Since I was away all day working and stopped listening to talk radio after the election, I came home to find out that John Boehner had been re-elected the Speaker of the House. So much for those bated-breath rumors that:
- Boehner was going to resign, or
- There were anywhere from 20 to 30 Republicans ready and willing to vote against Boehner on the first ballot, denying him victory, and/or
- Boehner would step aside in favor of another if he didn’t win the first ballot. Eric Cantor was one choice, Jim Jordan was another.
Instead, only 12 Republicans put their careers on the line and decided to support either a more presumably conservative alternative or no one at all (h/t Becca Lower – Lowering the Boom):
Confirmed: Nine Republicans voted against Boehner w/ another name: 3 Cantor, 2 West, 1 Labrador, 1 Jordan, 1 Walker, 1 Amash
— Robert Costa (@robertcostaNRO) January 3, 2013
Becca has the list of nine, plus the “present” vote. The other two didn’t cast a vote, and Andy Harris was not among those either.
So the guy who was bold enough to vote against the “fiscal cliff” and wouldn’t support “Plan B” didn’t follow through on eliminating from power the person who negotiated these deals. I don’t know about you, but I’m shaking my head as well. What happened to the guy who was unafraid to be the lone voice of opposition to bad bills burning their way through the Maryland Senate? Was there a threat made regarding his committee position?
(I suppose the question could – and should – be asked by constituents of Representatives Trent Franks and Jim Jordan, who exhibited a similar voting pattern, but I’ll leave that to Arizona and Ohio bloggers, respectively.
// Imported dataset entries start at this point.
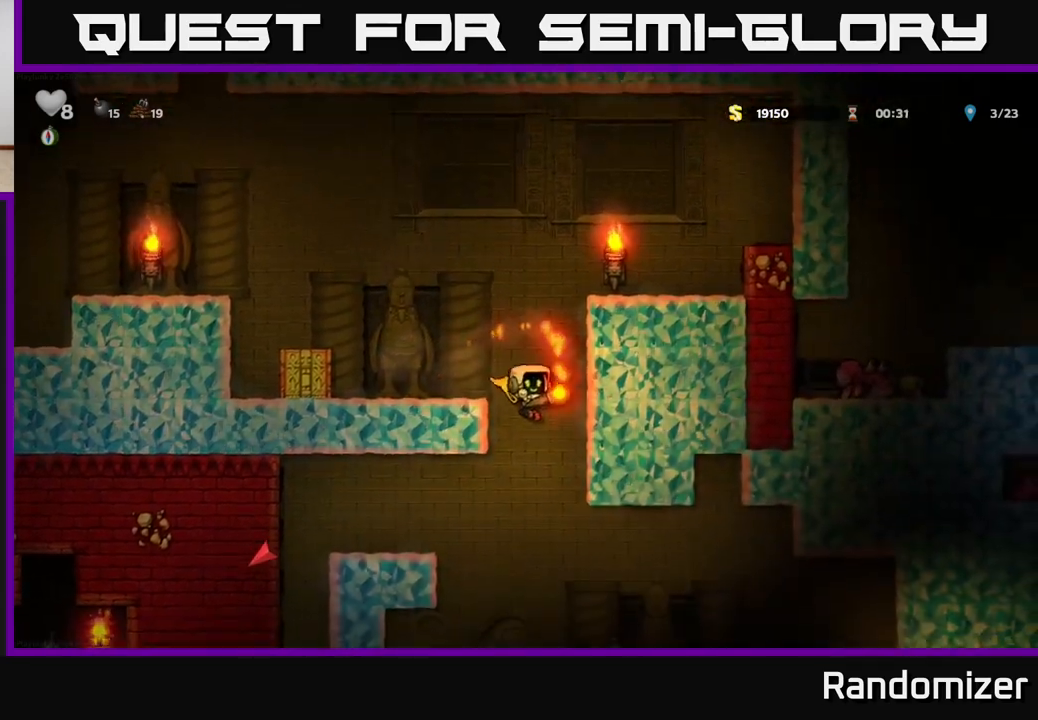
{"buttons": [], "left_stick": "center", "right_stick": "center", "events": [[100, "left_stick", "left"], [133, "A", "down"], [467, "left_stick", "center"], [500, "A", "up"]]}
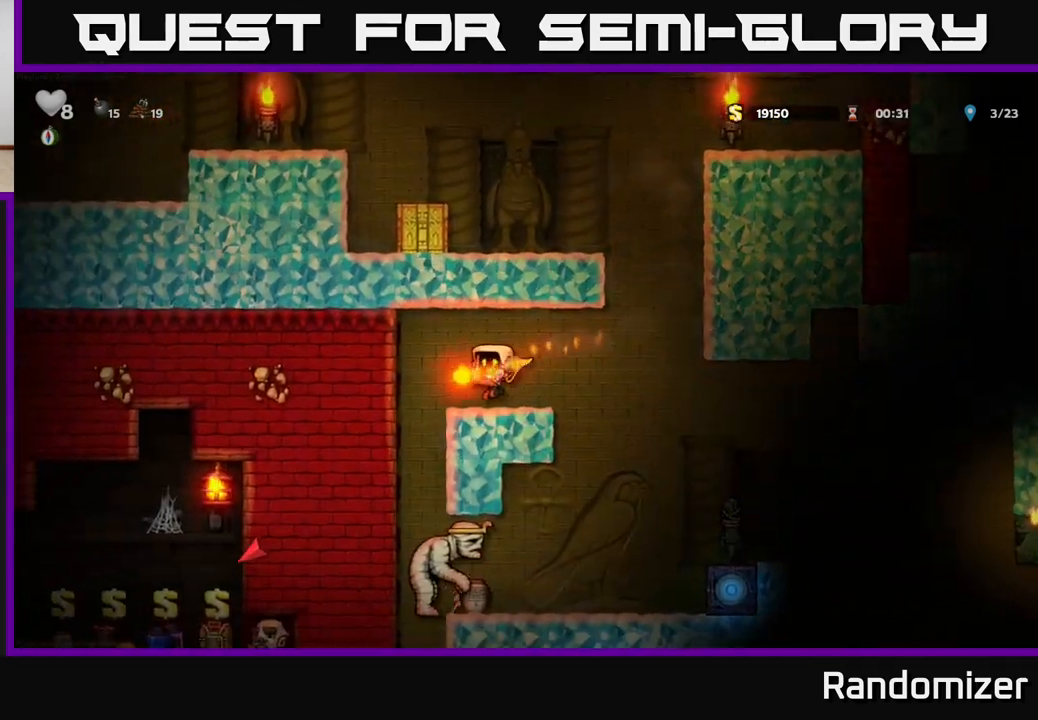
{"buttons": ["A"], "left_stick": "center", "right_stick": "center", "events": [[83, "left_stick", "right"], [233, "left_stick", "center"], [283, "A", "down"]]}
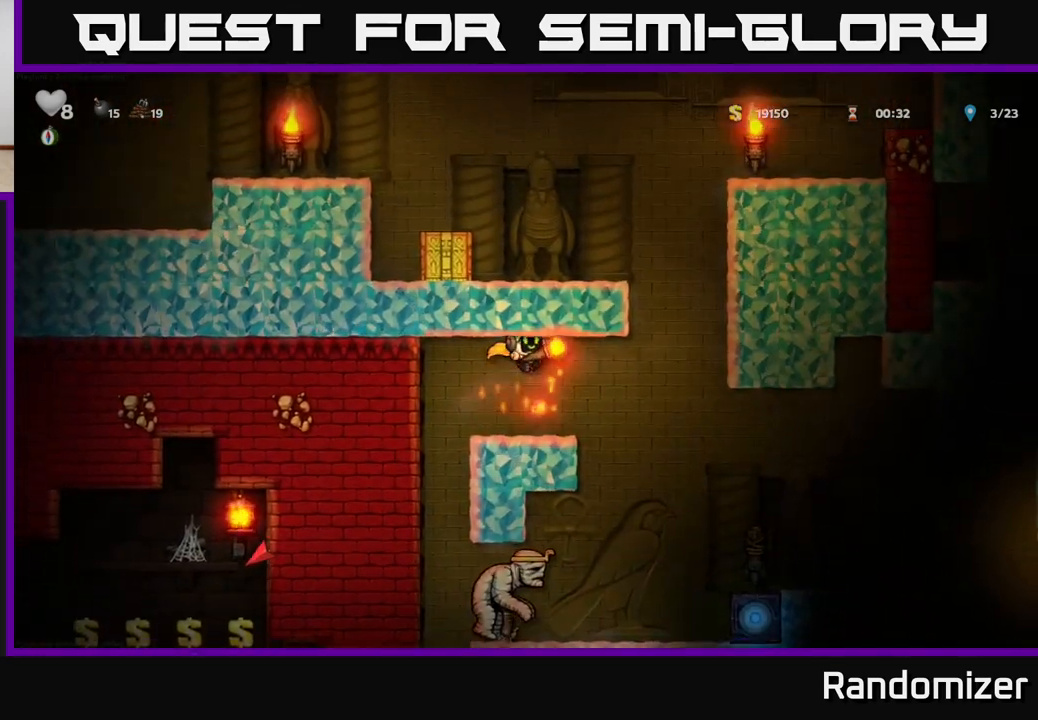
{"buttons": [], "left_stick": "center", "right_stick": "center", "events": [[17, "A", "up"]]}
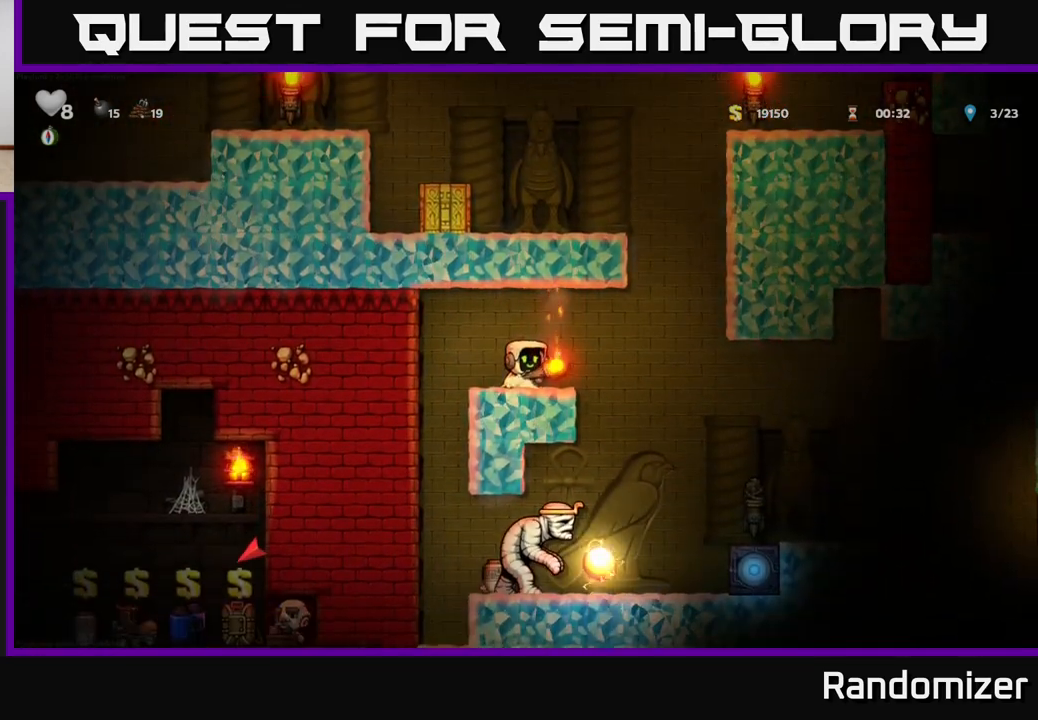
{"buttons": [], "left_stick": "center", "right_stick": "center", "events": []}
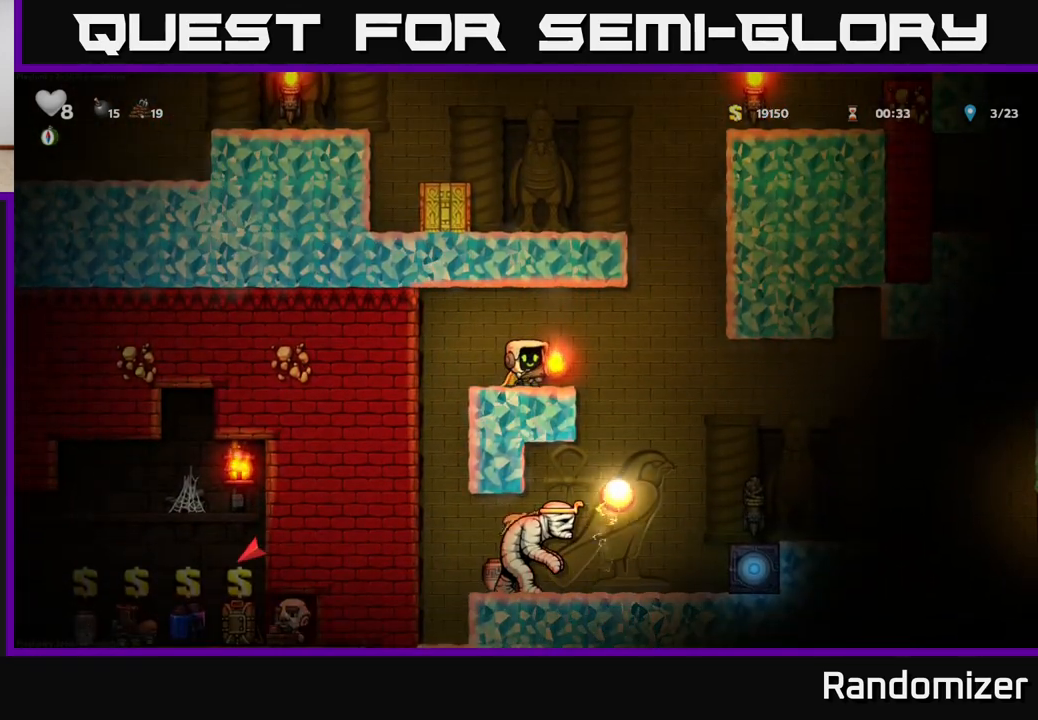
{"buttons": [], "left_stick": "center", "right_stick": "center", "events": []}
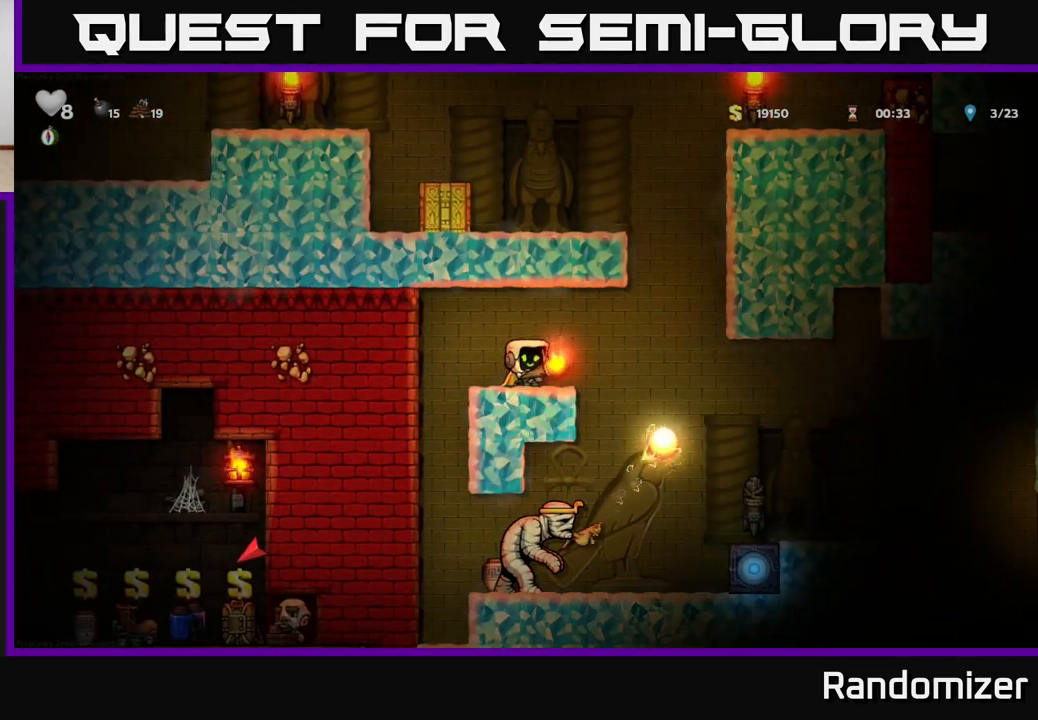
{"buttons": [], "left_stick": "left", "right_stick": "center", "events": [[233, "left_stick", "left"], [367, "A", "down"], [500, "A", "up"]]}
Jordan represents an area of my home state not far from where I grew up but lives in the southern part of the district. Still, it’s a rock-ribbed conservative region.)
Frankly, I’m disappointed that Harris gave in to the majority, even if no candidate was running against Boehner. He could have simply voted “present” or selected another person more qualified than the current Speaker.
It’s getting tiresome to see our side continually give ground yet continue to elect the same failed leadership. Do I believe we could have more effective Congressional leadership? Yes. Do I believe we can and should have Republican Party leadership that’s more assertive? You betcha. Otherwise, why should we even bother to be the opposition?
Some are going to tell me, “look at the election results.” All I see is that our President barely squeaked out a majority against a candidate who was apparently going through the motions. Barack Obama fooled enough of the people enough of the time to win, although he did so by masterful usage of data and willing
dupes volunteers, I will grudgingly admit. He also had just enough of a coattail to pull through two additional Senators, but only a handful of Democratic House members. It was hardly a wave election like 2010 was.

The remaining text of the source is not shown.